ふと耳にした庶民の本音
車内の雰囲気は、とても良いとは言えなかった。以前はそれでも、明るく談笑する人や大きな声で話す人もいたのに、車内には緊張感が漂い、乗客同士も声をひそめて話していた。金正日が死んで間もない時期に、政治への不平を口にする不満分子とみなされたり、逆に笑いを見せて「哀悼の気持ちが足りない」と思われてはたまったものではない。自己防衛のためにじっとしているのである。
金正日が死ぬ前よりも、バスの本数は明らかに減った。朝鮮のバスは一回の運行で最大限の儲けを出そうと、席が埋まるまで発車しない。別段、国が運行回数を統制しているわけではない。金正日の死後、人々の移動統制が厳しくなって商売の規模が縮小し、結果として商売人のバス利用が減ったことが、本数減少の原因だろう。
車内はぎゅうぎゅう詰めだ。座席の間の通路に荷物を置いてその上に座る人、床の隙間に足をねじこみ、立つ空間をやっとのことで確保している人もいる。。ある乗客などは、ほとんど片足で立っているように見える。沙里院から海州までは5時間以上かかるというのに、あれでは大変だろう。バス代は15000ウォン(約340円)。途中の哨所(注1)では持ち物検査のため、ポケットまでひっくり返された。
「商売を禁止してもらっては困る」「庶民は商売で生きているんだから」それまでひそひそ声で話していた女性たちから、こんな声が聞こえてきた。思わず話に熱が入ったのだろう。朝鮮では金正日や金正恩についての政治的な批判を人前で話すと大変なことになるが、暮らしの不満を口にする程度ならさして問題にならない。

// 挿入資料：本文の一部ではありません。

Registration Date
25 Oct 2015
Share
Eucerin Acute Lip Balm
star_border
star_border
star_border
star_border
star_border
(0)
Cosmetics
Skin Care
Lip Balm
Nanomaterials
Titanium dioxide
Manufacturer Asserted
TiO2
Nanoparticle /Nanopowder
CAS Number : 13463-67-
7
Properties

それとなく女性たちのグループを窺うと4、50代が数人、いずれも商売人のようだった。注目を集めたことに気づいたのか、再び声が小さくなる。たまたま近くに座っていた私は耳を澄ました。「新しい指導者が商売をしやすくしてくれたらいいんだけど」「そうなったとしても、これまでと同じよ。幹部のお腹だけふくれて、庶民は今みたいに苦しいままよ」。